The heart is on strike

After the Second World War , Zoff worked as the New York correspondent for Südwestfunk Baden-Baden and the feature pages of the Frankfurter Allgemeine Zeitung . Trips to Europe fail first because of Joseph McCarthy's suspicion (no passports), then because of a lack of money. “We were only able to drive in 1953 when a rich friend gave us the money,” reports Liselotte.
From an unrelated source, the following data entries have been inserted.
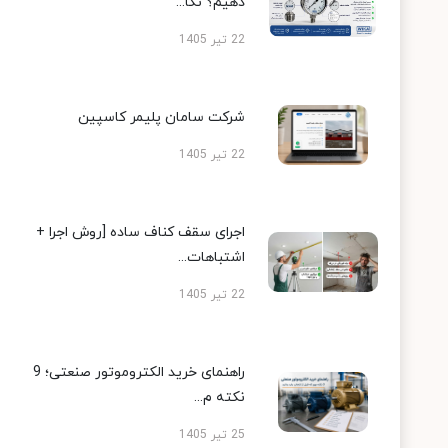
دهیم؟ نکا...
22 تیر 1405
شرکت سامان پلیمر کاسپین
22 تیر 1405
اجرای سقف کناف ساده [روش اجرا +
اشتباهات...
22 تیر 1405
راهنمای خرید الکتروموتور صنعتی؛ 9
نکته م...
25 تیر 1405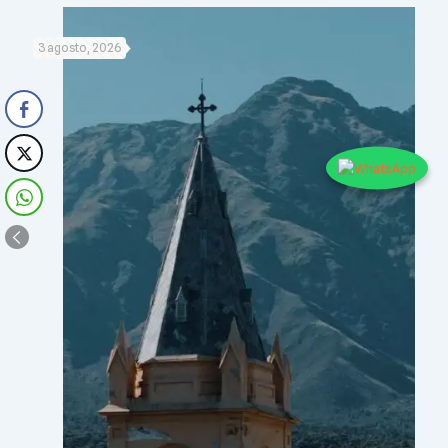
3 agosto, 2026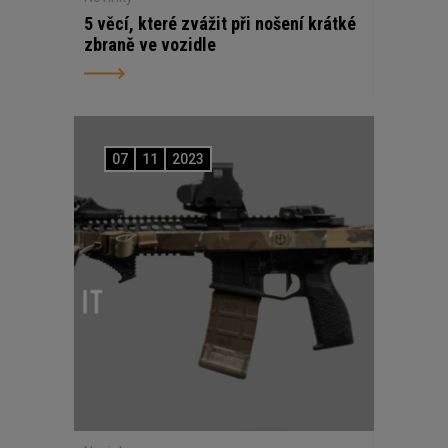
5 věcí, které zvážit při nošení krátké
zbraně ve vozidle
07
11
2023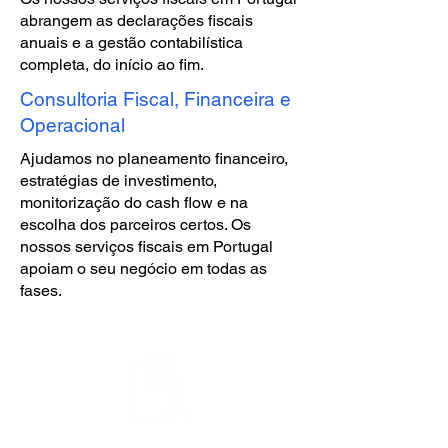
abrangem as declarações fiscais
anuais e a gestão contabilística
completa, do início ao fim.
Consultoria Fiscal, Financeira e
Operacional
Ajudamos no planeamento financeiro,
estratégias de investimento,
monitorização do cash flow e na
escolha dos parceiros certos. Os
nossos serviços fiscais em Portugal
apoiam o seu negócio em todas as
fases.
Visto D8 / Nómada Digital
Your best German friend lives in Munich: Lonja Stehelin-Holzing , the sister of Marie Luise Kaschnitz . Her husband's “affairs” only offend Liselotte because of the secrecy in which they take place. In these later years Zoff was successful again with a few dramas, first and foremost King Hirsch . In 1961 the Zoffs stayed in Germany because Otto had a heart condition. He died in his sleep on the night of December 13-14, 1963. Liselotte emphasizes that she has no regrets and that she would marry Otto again in her next life. His books are, if at all, only available in antiquarian fashion. The estate is in the Marbach literature archive .

Works

  • The house on the road , Roman, Frankfurt / Main 1913.
  • Dungeon and redemption , tragedy, Munich 1918.
  • The snowstorm , tragedy, Munich 1919.
  • The winter rock , Roman, Munich 1919.
  • Poems , Leipzig 1920.
  • The life of Peter Paul Rubens , Munich 1922.
  • The suitors , comedy, after Joseph von Eichendorff , Leipzig 1923.
  • The devotion to the cross , play, after Pedro Calderón de la Barca , Potsdam 1925.
  • The lovers , Roman, Berlin 1929.
  • The white gloves , comedy, Berlin 1930.
  • Roses and forget-me-nots , comedy, Berlin 1933.
  • The Huguenots , monograph, Leipzig 1937, Konstanz 1948, Weimar 1949 (also several translations).
  • Franz Schubert , biography, Salzburg 1939.
  • They Shall Inherit the Earth , on Children under Fascism, New York 1943.
  • The great composers: seen by their contemporaries , Bern 1952, Düsseldorf 1960, Zurich 1965 (Swedish 1966).
  • König Hirsch , comedy, based on Carlo Gozzi , Vienna 1959.
  • The bells of London , dream game, after Charles Dickens , Vienna 1960.
  • Diaries from emigration: 1939–1944 , with an afterword by Hermann Kesten , ed. From the estate. by Liselotte Zoff and Hans-Joachim Pavel (Head of the Munich Drei-Masken-Verlag), Lambert Schneider Verlag, Heidelberg 1968, 293 pp.

As editor

  • 1809 documents from Austria's war against Napoleon . Insel Verlag, Leipzig, Austrian Library 6 (1915)

Zoff also wrote radio plays; Moreover, he gave anthologies out

literature

  • Ulrike Keller: Otto Zoff's dramatic works: from theater to radio play , Munich 1988.
  • Ulrike Edschmid : This side of the desk. Life stories of women writing men , Frankfurt / Main 1990, ISBN 3-630-61908-8 , therein pp. 149–187: Liselotte Zoff. A small opening to the light .

Individual evidence

  1. Hartmut Binder, Peter Mast: Brennpunkt Berlin , p. 294.
  2. Ulrike Edschmid 1990, p. 175.
  3. writers-block ( memento of March 5, 2001 in the web archive archive.today ), accessed on March 1, 2011
  4. Ulrike Edschmid 1990, p. 168.
  5. Ulrike Edschmid 1990, p. 177.
  6. Ulrike Edschmid 1990, pp. 179-184.
  7. Ulrike Edschmid 1990, pp. 181-182.
  8. According to Liselotte Zoff (Ulrike Edschmid 1990, p. 184) they reveal little of the “essence” of the author.